0 Üye ve 1 Ziyaretçi konuyu incelemekte.

Çevrimiçi fanidunya NET

  • Administrator
  • *****
  • İleti: 7241
Geldi Geçti Ömrüm Benim
« : Aralık 11, 2023, 07:41:34 ÖÖ »


Geldi Geçti Ömrüm  Benim

“Geldi geçti ömrüm benim
Şol yel esip geçmiş gibi
Hele bana şöyle gelir
Şol göz yumup açmış gibi”
Yunus Emre

Zaman, genç yaşlı ayırt etmez. Onun, genişleyen ve daralan, kimi zaman sakin kimi zaman hırçın bir hüviyette akıp giden değişken bir yapısı vardır. Bizim ne kadar ağırbaşlı ve sakin yaşadığımızdan bağımsız olarak geçip gider. Her şey bir anda olur, bir anda değişir, koca bir ömür göz açıp kapayıncaya kadar tükenir. Zaman insanı kuşatan yapısıyla an gelir âdemoğlunun imtihanı olur. “Sizi güçsüz yaratan, güçsüzlüğün ardından kuvvet veren, kuvvetli hâlinizden sonra da güçsüz hâle getiren ve yaşlandıran Allah’tır. O dilediğini yaratır. O hakkıyla bilendir, üstün kudret sahibidir.” (Rûm, 30/54) ayet-i kerimesi insan ömrünün evrelerini ve Yaradan’ın kudretini ifade eder. İlerlemeci zaman algısına parantez açarak insan ömrünün döngüsel yanına vurgu yapar. İnsanoğlu doğduğu anda bakıma muhtaçtır, hayatını idame ettirecek yetenekten yoksundur. Gençlik ve yetişkinlik dönemi uzviyetin doruk noktalarıdır. Kişi, kendinde zorluklarla baş edecek gücü bulur, cesur ve atılgandır.

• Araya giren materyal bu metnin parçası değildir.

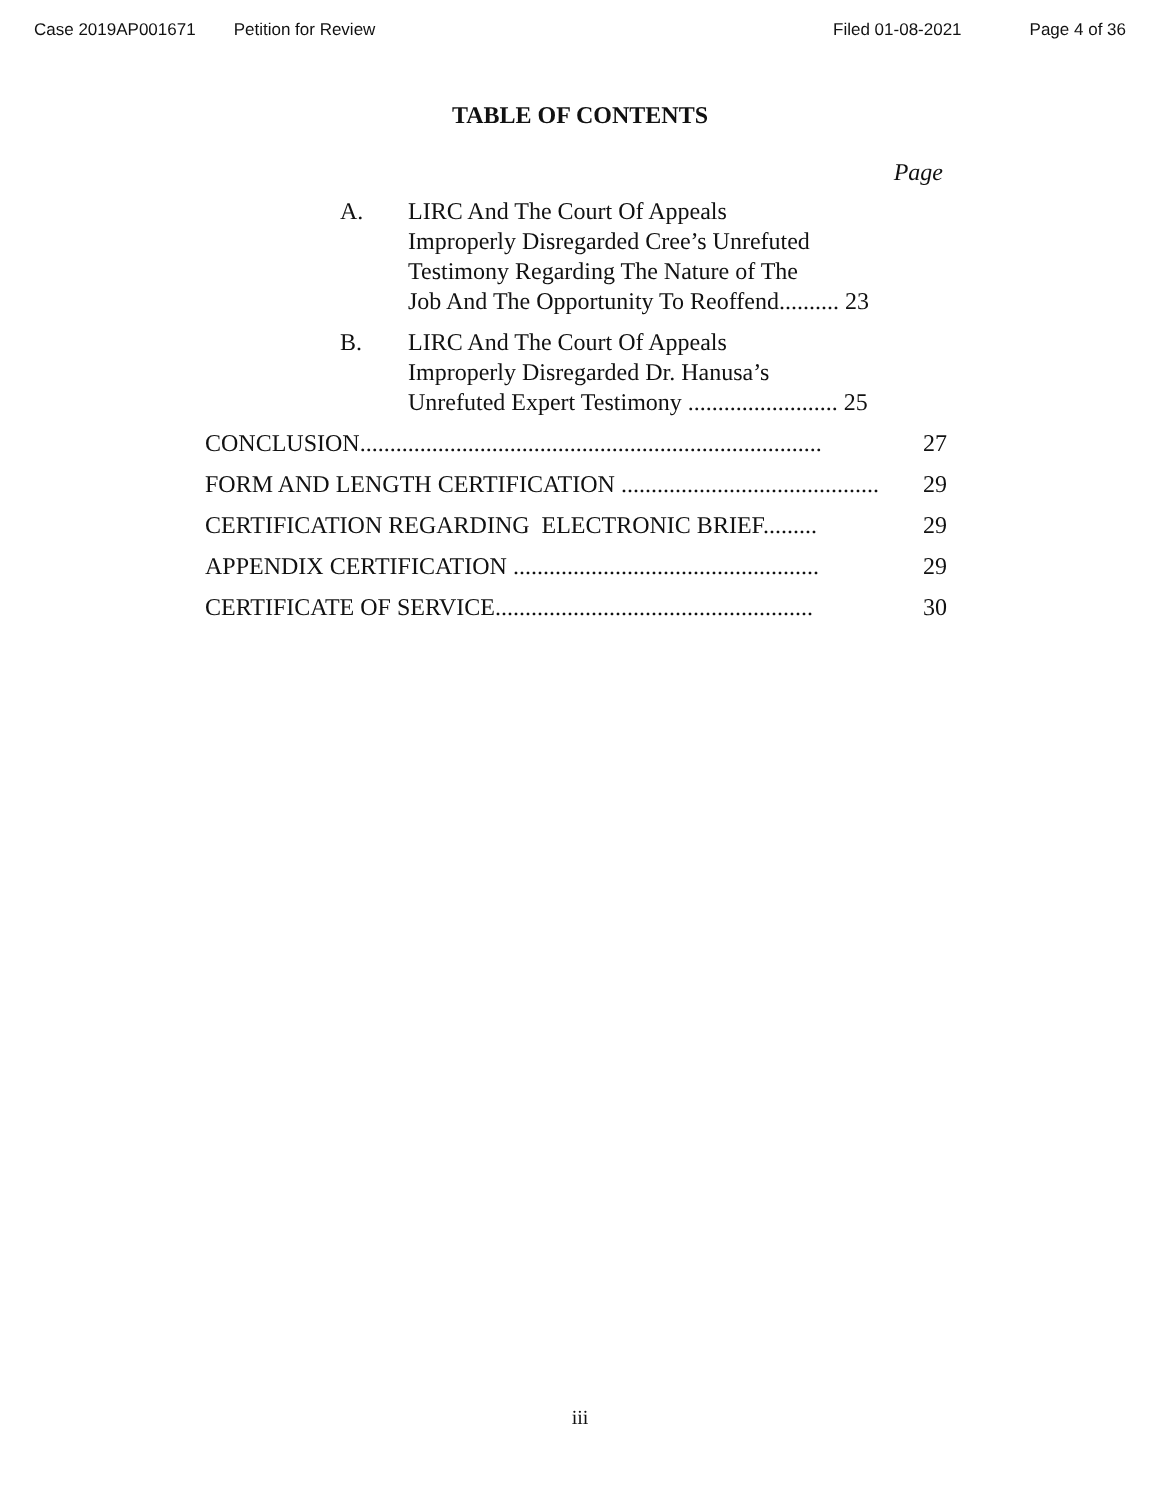Case 2019AP001671 Petition for Review Filed 01-08-2021 Page 4 of 36
TABLE OF CONTENTS
Page
A. LIRC And The Court Of Appeals
Improperly Disregarded Cree’s Unrefuted
Testimony Regarding The Nature of The
Job And The Opportunity To Reoffend.......... 23
B. LIRC And The Court Of Appeals
Improperly Disregarded Dr. Hanusa’s
Unrefuted Expert Testimony ......................... 25
CONCLUSION............................................................................. 27
FORM AND LENGTH CERTIFICATION ........................................... 29
CERTIFICATION REGARDING ELECTRONIC BRIEF......... 29
APPENDIX CERTIFICATION ................................................... 29
CERTIFICATE OF SERVICE..................................................... 30
iii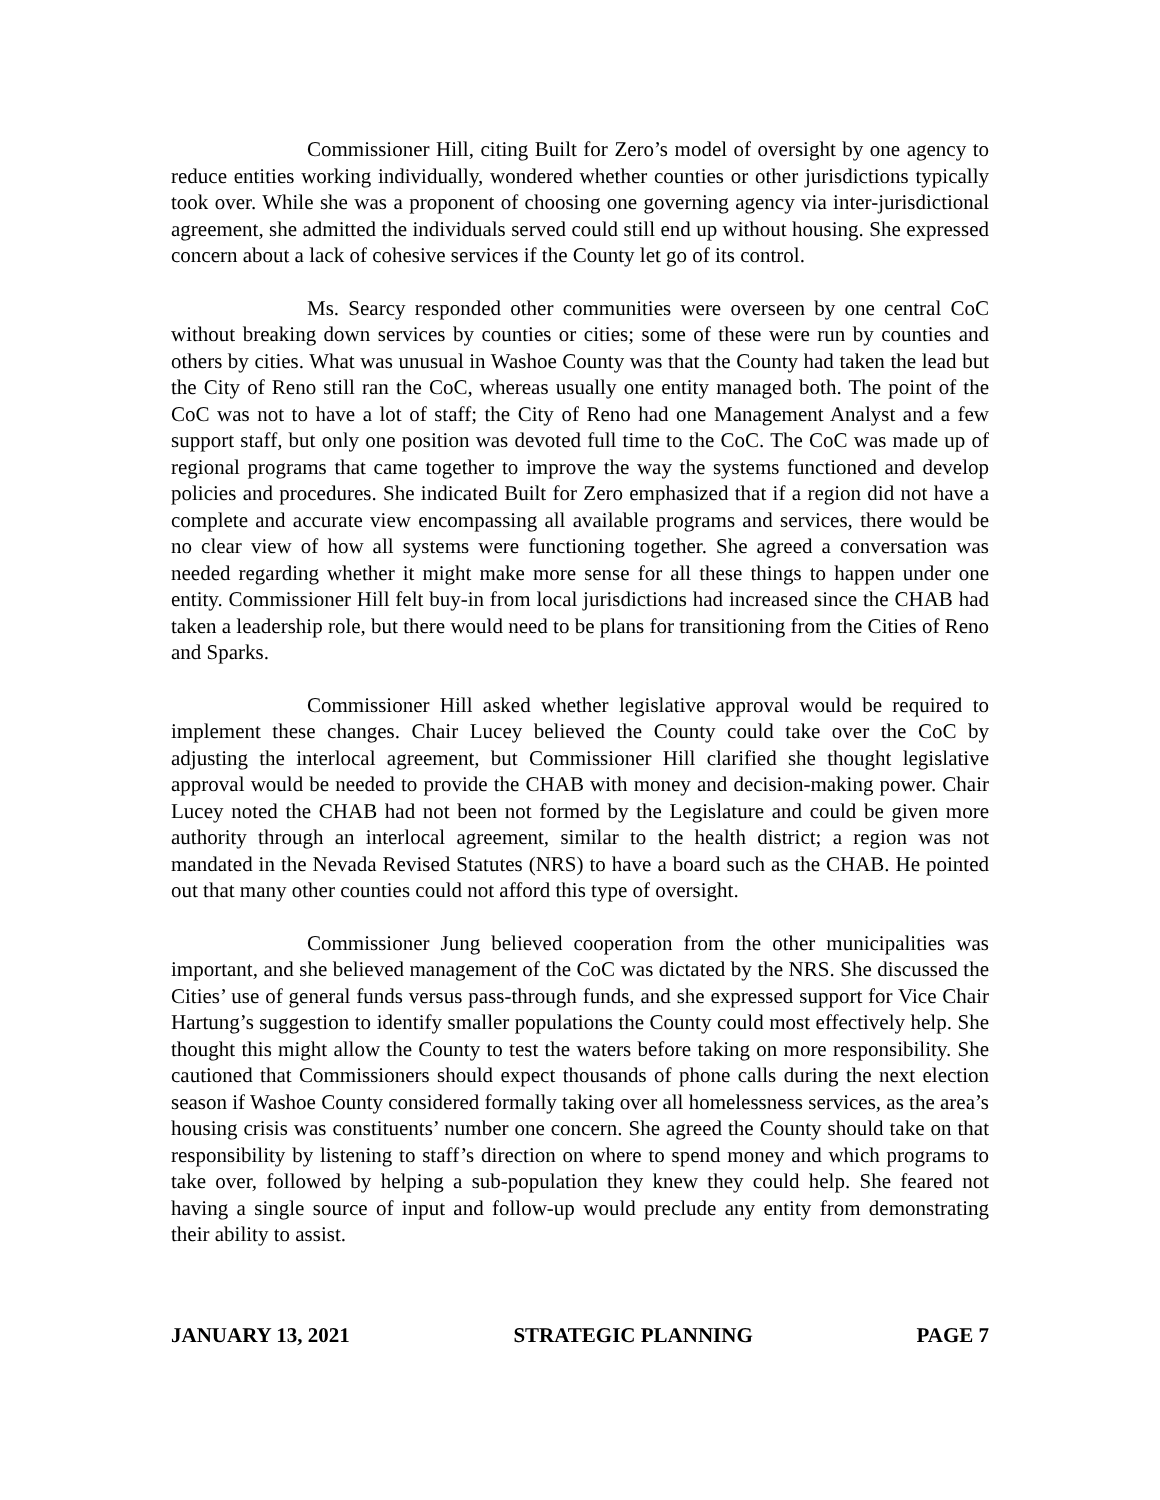Commissioner Hill, citing Built for Zero’s model of oversight by one agency to reduce entities working individually, wondered whether counties or other jurisdictions typically took over. While she was a proponent of choosing one governing agency via inter-jurisdictional agreement, she admitted the individuals served could still end up without housing. She expressed concern about a lack of cohesive services if the County let go of its control.
Ms. Searcy responded other communities were overseen by one central CoC without breaking down services by counties or cities; some of these were run by counties and others by cities. What was unusual in Washoe County was that the County had taken the lead but the City of Reno still ran the CoC, whereas usually one entity managed both. The point of the CoC was not to have a lot of staff; the City of Reno had one Management Analyst and a few support staff, but only one position was devoted full time to the CoC. The CoC was made up of regional programs that came together to improve the way the systems functioned and develop policies and procedures. She indicated Built for Zero emphasized that if a region did not have a complete and accurate view encompassing all available programs and services, there would be no clear view of how all systems were functioning together. She agreed a conversation was needed regarding whether it might make more sense for all these things to happen under one entity. Commissioner Hill felt buy-in from local jurisdictions had increased since the CHAB had taken a leadership role, but there would need to be plans for transitioning from the Cities of Reno and Sparks.
Commissioner Hill asked whether legislative approval would be required to implement these changes. Chair Lucey believed the County could take over the CoC by adjusting the interlocal agreement, but Commissioner Hill clarified she thought legislative approval would be needed to provide the CHAB with money and decision-making power. Chair Lucey noted the CHAB had not been not formed by the Legislature and could be given more authority through an interlocal agreement, similar to the health district; a region was not mandated in the Nevada Revised Statutes (NRS) to have a board such as the CHAB. He pointed out that many other counties could not afford this type of oversight.
Commissioner Jung believed cooperation from the other municipalities was important, and she believed management of the CoC was dictated by the NRS. She discussed the Cities’ use of general funds versus pass-through funds, and she expressed support for Vice Chair Hartung’s suggestion to identify smaller populations the County could most effectively help. She thought this might allow the County to test the waters before taking on more responsibility. She cautioned that Commissioners should expect thousands of phone calls during the next election season if Washoe County considered formally taking over all homelessness services, as the area’s housing crisis was constituents’ number one concern. She agreed the County should take on that responsibility by listening to staff’s direction on where to spend money and which programs to take over, followed by helping a sub-population they knew they could help. She feared not having a single source of input and follow-up would preclude any entity from demonstrating their ability to assist.
JANUARY 13, 2021 STRATEGIC PLANNING PAGE 7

Ardından ihtiyarlık çağı gelir. Zihinsel farkındalık artmıştır ancak artık beden bilince ayak uyduramamaya başlar. Koşar adım çıkılan yokuşlarda nefesler kesilir, hayat ise hâlâ yolun yokuşunu önümüze koyar. Artık beden kuvvetinden ziyade zihnî melekelere itimat etme vaktidir. Bütün bu inişler ve çıkışlar arasında zaman algımız da değişime uğrar.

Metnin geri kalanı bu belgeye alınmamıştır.